Find PyTorch DataLoader bottlenecks¶
Use this guide when PyTorch training feels slow, GPU utilization is low, or distributed workers spend time waiting for an input rank to catch up.
A DataLoader bottleneck means the input path is taking enough time to affect training throughput. In TraceML, start by checking whether step time is going to dataloader fetch, host-to-device transfer, compute, wait time, or rank skew.
For whole-run triage, start with Find why PyTorch training is slow. This page stays focused on the DataLoader and input-fetch path.
Symptoms¶
A PyTorch DataLoader bottleneck can look like:
- low or uneven GPU utilization
- long gaps between training steps
- real data is slower than synthetic data
- batch collation, decoding, tokenization, or preprocessing feels expensive
- one DDP or FSDP rank reaches compute later than the others
- changing
num_workersor input preprocessing changes throughput
Low GPU utilization alone is not proof of a DataLoader bottleneck. Confirm where step time goes before changing the input pipeline.
Run TraceML¶
If your script is not instrumented yet, start with the Quickstart.
Run your training script in the default summary mode:
traceml run train.py
TraceML writes:
logs/<run_name>/final_summary.json
logs/<run_name>/final_summary.txt
You can re-print the saved text summary later:
traceml view logs/<run_name>/final_summary.json
What to look for¶
Start with the Step Time section.
For DataLoader problems, the most relevant diagnoses are:
INPUT-BOUND: dataloader or input work is taking a large share of the typical stepINPUT STRAGGLER: one rank has meaningfully more dataloader burden than a typical rank
Example:
Step Time
- Diagnosis: INPUT STRAGGLER
- Stats: total 303.7ms | input 254.5ms | compute 259.5ms | wait 40.5ms
- Why: r0 input was slower than median global rank (254.5/3.8ms).
Read this as:
- input time is large enough to affect training speed
- rank 0 is slower in the input path than the typical rank
- other ranks may wait because distributed training follows the slowest rank
If the diagnosis is INPUT-BOUND, inspect the whole input path. If the
diagnosis is INPUT STRAGGLER, inspect the called-out rank first.
Check the input path¶
Change one thing at a time, then rerun TraceML.
Good first checks:
- increase
DataLoader(num_workers=...)gradually - reduce expensive CPU transforms, decoding, tokenization, or collation
- move repeated preprocessing out of the training loop
- check slow storage, network filesystems, or uneven dataset shards
- compare against a synthetic-data run
- in DDP or FSDP, inspect the worst input rank for host-side jitter or uneven batches
For CUDA training, also check whether your existing input path uses
pin_memory=True and non-blocking host-to-device transfer where appropriate.

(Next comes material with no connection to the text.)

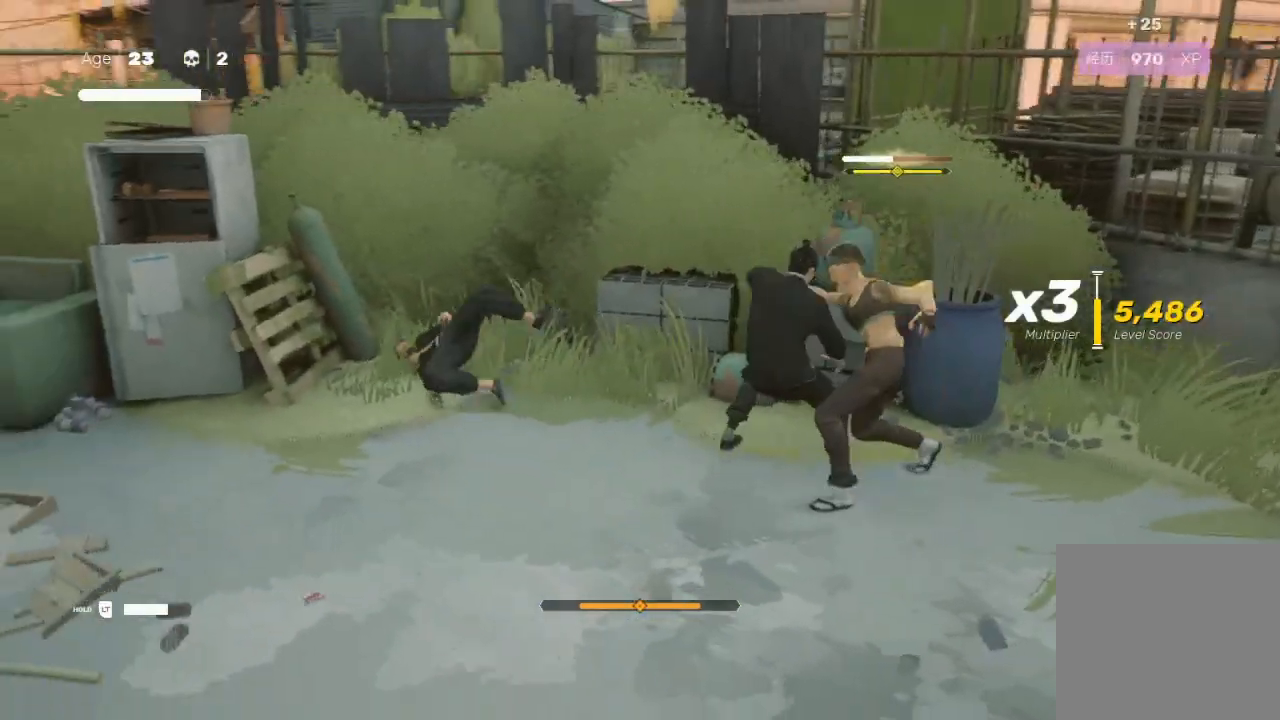
{"buttons": [], "left_stick": "right", "right_stick": "center", "events": [[33, "X", "up"], [100, "Y", "down"], [100, "left_stick", "down"], [167, "B", "down"], [200, "A", "down"], [233, "A", "up"], [233, "B", "up"], [233, "Y", "up"], [267, "left_stick", "right"], [300, "A", "down"], [333, "X", "down"], [433, "A", "up"], [500, "X", "up"]]}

TraceML separates dataloader fetch, H2D, compute, and wait time. Use that split
to avoid treating a transfer, compute, or wait issue as a DataLoader issue.
Compare before and after¶
After changing the input path, compare the old and new final summaries:
traceml compare old_run/final_summary.json new_run/final_summary.json
Use the compare output to check whether total step time, input time, wait time, or the diagnosis changed.
When this is not the right guide¶
Use a different guide when the primary symptom is not DataLoader fetch time:
- low or moderate GPU utilization without an input diagnosis: Debug Low GPU Utilization
- distributed rank skew beyond the input path: Debug DDP Rank Stragglers
- rising GPU memory: Find PyTorch Memory Creep
- run-to-run slowdown after a change: Compare Runs
Custom loaders and Ray Data¶
TraceML automatically instruments torch.utils.data.DataLoader when initialized
with traceml.init(mode="auto").
If your input iterator is not a PyTorch DataLoader, wrap the fetch path:
train_loader = traceml.wrap_dataloader_fetch(train_loader)
This is the pattern used for Ray Data iterators, because Ray
iter_torch_batches(...) is not a PyTorch DataLoader.
When to use a heavier profiler¶
Use TraceML first to decide whether the input path is likely the problem.
Use torch.profiler when you need operator-level or timeline detail for a
specific window. Use Nsight Systems when you need lower-level CUDA or system
timeline detail.
TraceML does not replace those tools. It tells you whether the next profiler run should focus on DataLoader fetches, H2D copies, a specific rank, or a specific slow window.